– I have been trying to wake myself up every morning a little early so I can spend some time writing. The soul searching and creative writing exercises have been beneficial and therapeutic. I have about 39 pages of a “memoir” in the works. And now I think I’m stuck. It’s hard to get all the details I want, especially when I left those details out in my journals. I suppose all that’s left to do is push through and just keep writing.
– This week I haven’t been as successful as getting myself up early (that snooze button keeps getting pushed an extra time), but I’m cutting myself some slack. Work has been stressful, and I’ve had some ear problems that have been wearing me down pretty bad. I’ve been trying to medicate it myself, but I think it’s time for a doctor visit. Ugh.

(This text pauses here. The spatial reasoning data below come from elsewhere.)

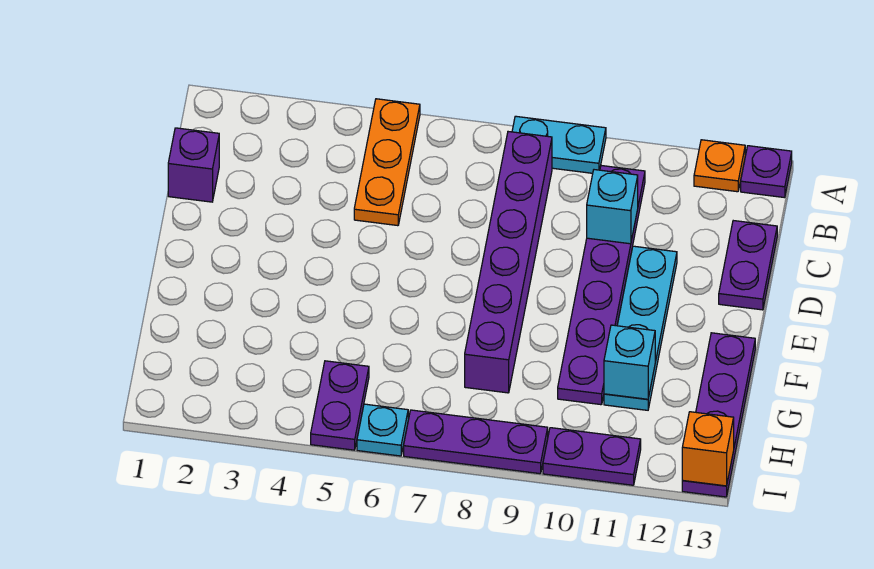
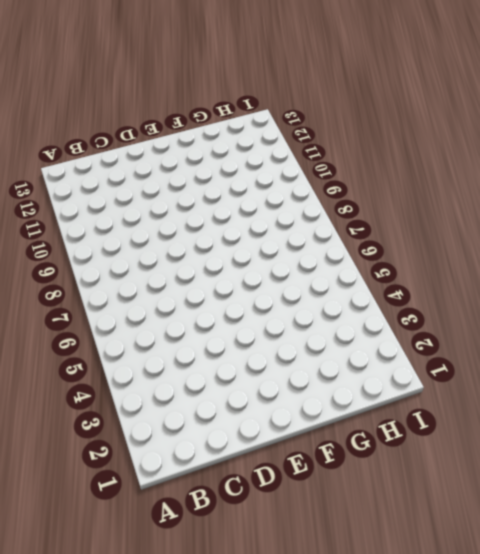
none -> orange 1x3 plate [354,99,420,226]
none -> cyan 1x2 plate [512,116,606,173]
none -> orange 1x1 plate [694,140,745,192]

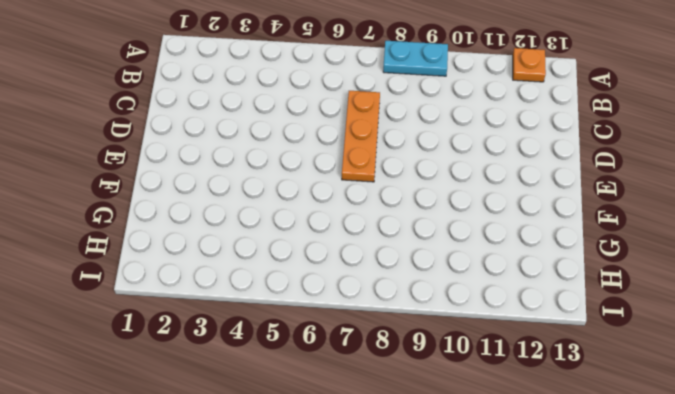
orange 1x3 plate [342,91,380,182] -> orange 1x3 plate moved to [354,99,420,226]
none -> purple 1x1 plate [741,146,792,198]
none -> purple 1x6 brick [465,132,552,393]
none -> purple 1x6 plate [558,166,645,405]

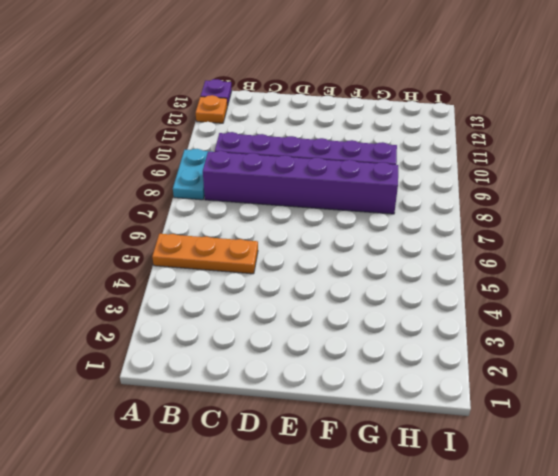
none -> purple 1x1 brick [168,128,219,202]
none -> purple 1x2 plate [719,221,777,310]
none -> cyan 1x4 plate [604,246,677,410]

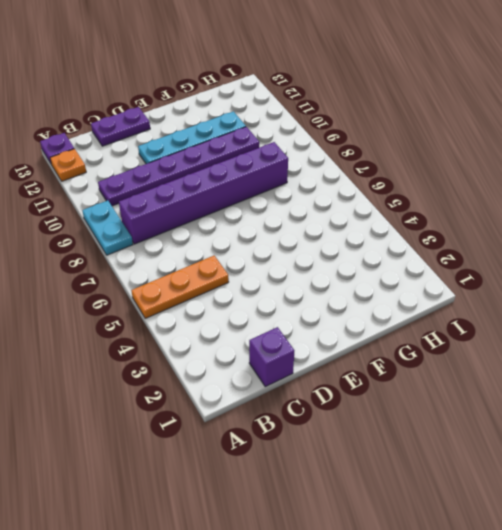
none -> purple 1x4 plate [682,333,755,497]
none -> purple 1x2 plate [311,361,369,450]
none -> cyan 1x1 plate [357,404,408,456]

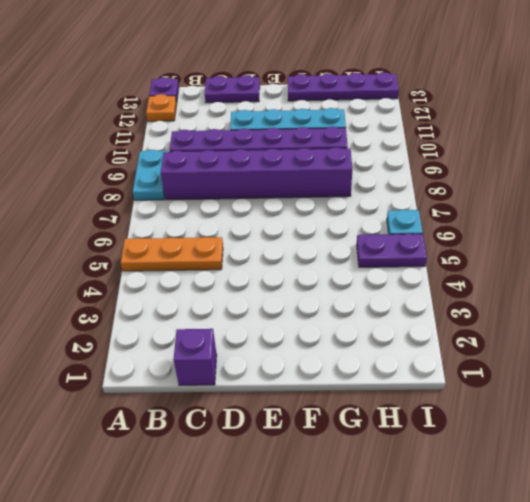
none -> purple 1x3 plate [404,410,548,474]
none -> purple 1x2 plate [543,428,641,485]
none -> cyan 1x1 brick [587,170,638,244]

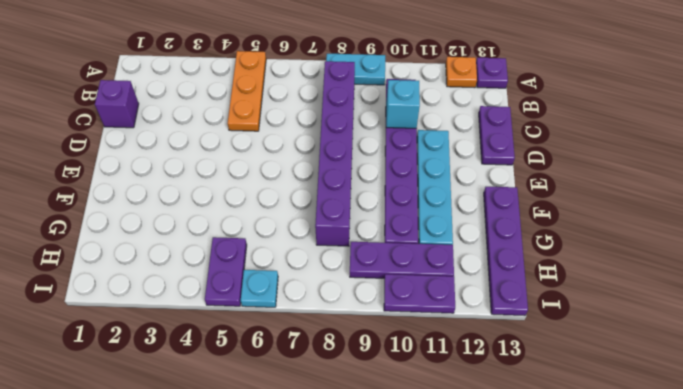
purple 1x3 plate [350,242,454,278] -> purple 1x3 plate moved to [404,410,548,474]
none -> cyan 1x1 brick [604,325,655,399]
none -> orange 1x1 brick [682,412,734,486]

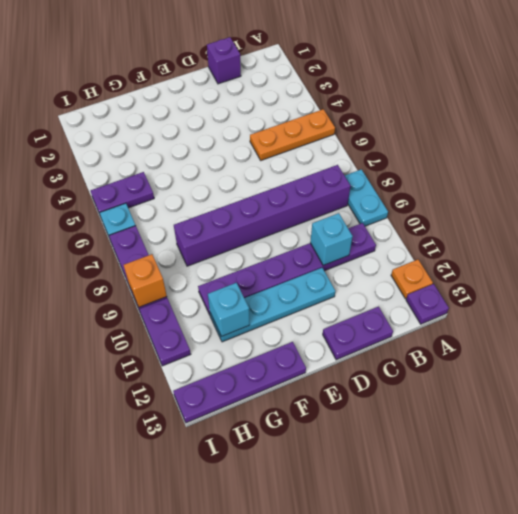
orange 1x1 brick [124,254,167,307] -> orange 1x1 brick moved to [682,412,734,486]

– I wrote a previous post about how I’m tired of running away from my dream of songwriting. I am trying to be diligent and follow through with pursuing this, even in little ways. I have been trying to write some poetry in my journal every night, just short little snippets that may hopefully get the juices flowing. I know I don’t have enough energy to tackle an entire song every night (especially after a long day when I’m feeling totally uninspired) but I hope that the constant, daily exercise of word writing will perhaps unblock the songwriter’s block.
– Speaking of words and poetry… I had an idea this week that might be good to get the creative juices flowing. I want to break out the magnetic poetry that is stuffed in one of my kitchen drawers. These used to be on the fridge of our old place, but haven’t made it onto the new fridge yet. I think having tangible words I can touch in front of me will help me to write. One of the difficulties in lyric writing is pulling words out of thin air. Having a selection in front of me will be extremely helpful. I’m not sure what I might come up with… the sets we have are the love and romance set (bought this for Drew thinking it would be a fun way to leave messages for each other, and it has been) and the sexual innuendo set (Drew followed up my purchase with one he thought would be fun.)

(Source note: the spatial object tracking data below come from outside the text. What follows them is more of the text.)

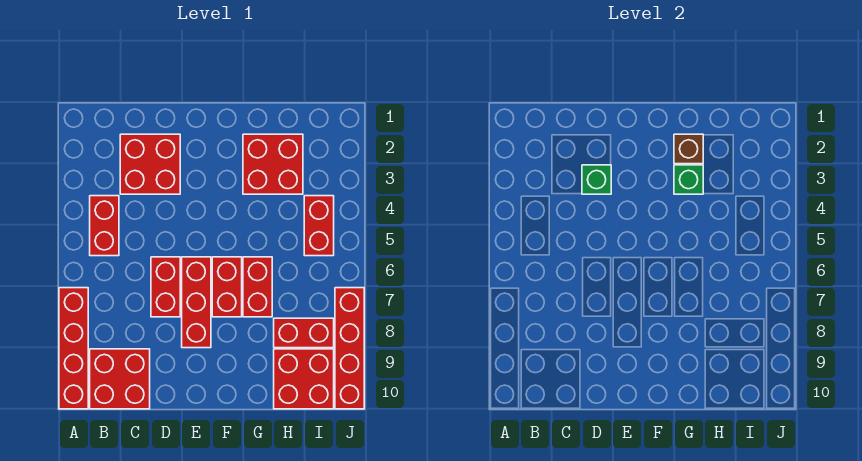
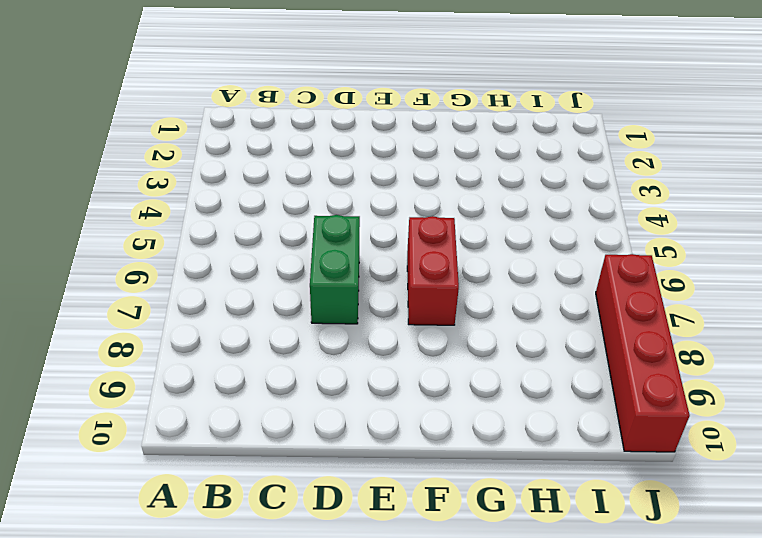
green 1x2 brick [310,215,360,324] -> red 1x2 brick [151,257,180,317]
none -> red 1x4 brick [59,288,88,409]
none -> red 1x2 brick [90,196,119,256]
none -> red 2x2 brick [90,349,150,409]

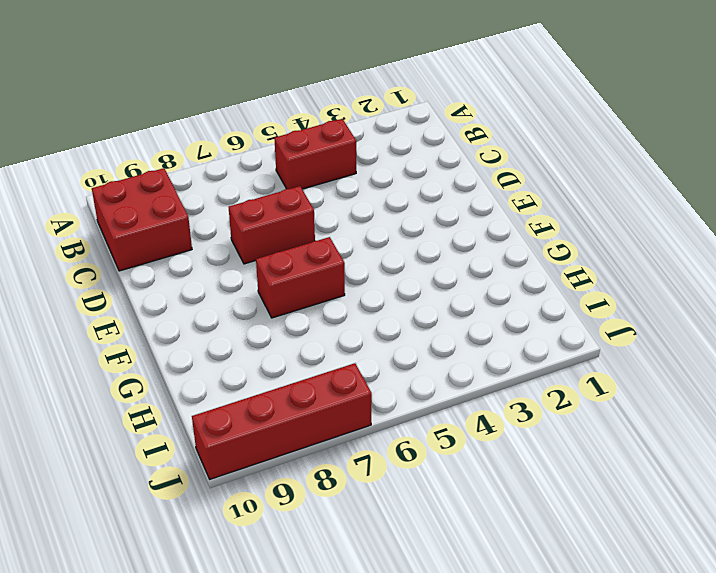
none -> red 1x4 brick [59,288,88,409]
none -> red 2x2 brick [120,134,180,194]
none -> red 1x3 brick [182,257,211,348]

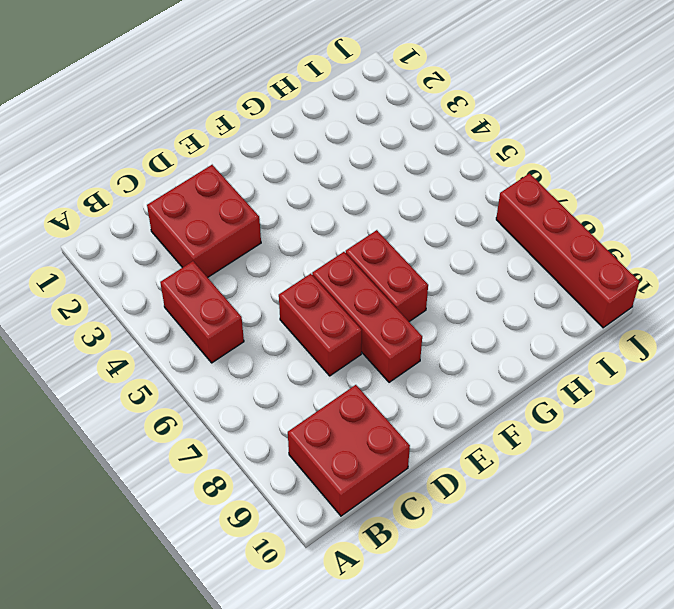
none -> red 1x4 brick [59,288,88,409]
none -> red 2x2 brick [243,134,303,194]
none -> red 1x2 brick [243,257,272,317]

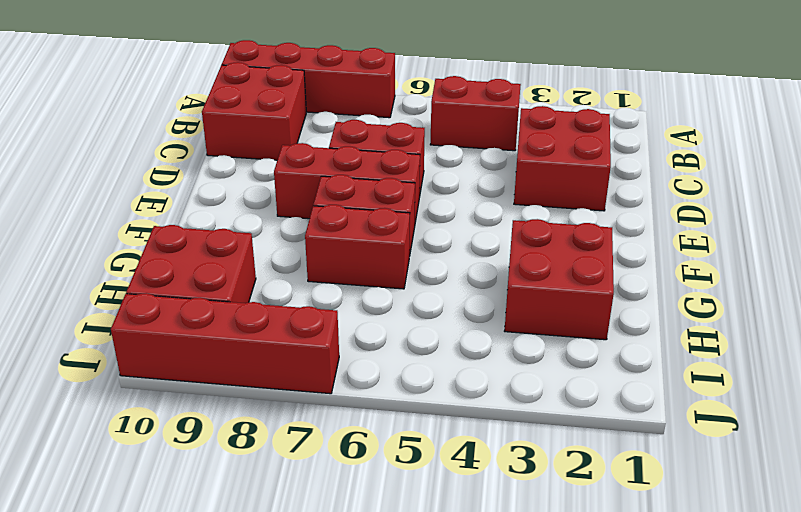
none -> red 1x2 brick [274,318,334,348]
none -> red 1x2 brick [304,196,334,256]
none -> green 1x1 brick [582,165,611,194]

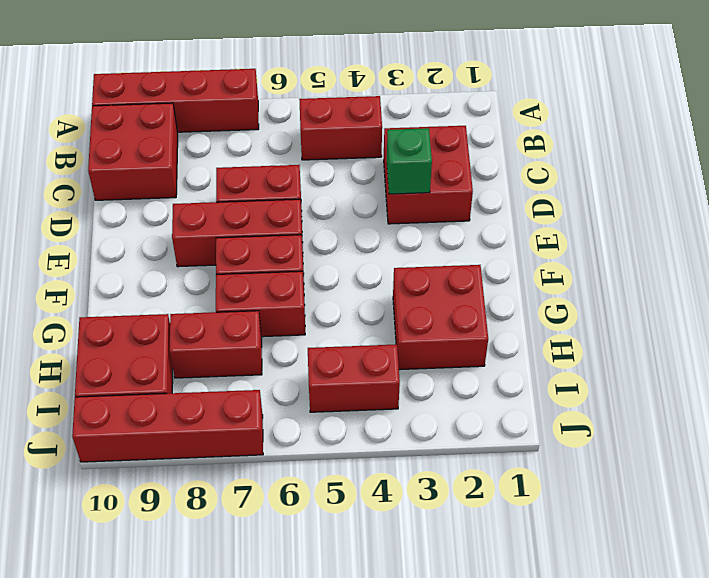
red 1x2 brick [170,311,262,378] -> red 1x2 brick turned to [274,318,334,348]
none -> brown 1x1 brick [674,134,703,164]
none -> green 1x1 brick [674,165,703,194]

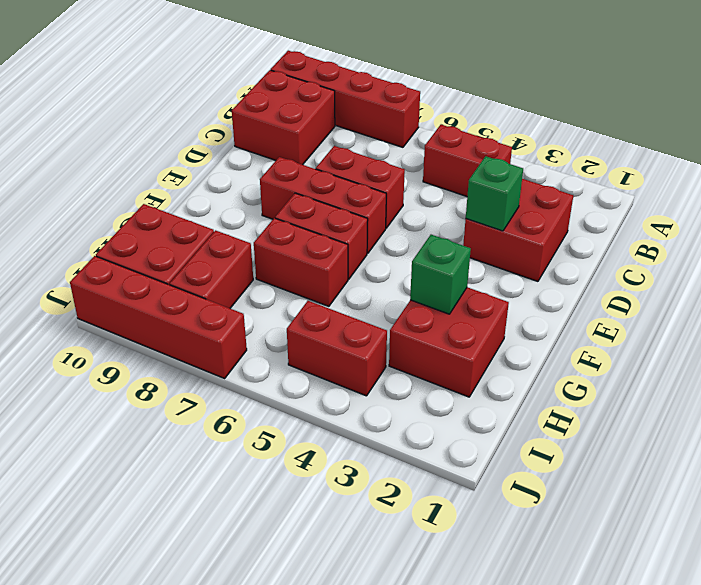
none -> brown 1x1 brick [674,134,703,164]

– Also in following through with my songwriting goal… I’m trying to get back into practicing guitar. I was doing really well at this about a month ago. I was practicing a little at least five days a week. I was noticing improvement. And then life happened and I stopped. First it was just one night, and then it turned into two, and then weeks. I’m continuing the course I found on this great website, and I am trying to challenge myself with some tougher strumming rhythms. Practicing guitar easily becomes not fun to me, and then I stop. I really want to push through until it becomes fun.
– After writing this post, I explored the magnetic poetry website and found their story. Kind of cool… guess my idea of using it to help writer’s block isn’t so original.
The Bullet Post is a noble form. Don’t apologize.
Wishing lots of creative energy upon you today!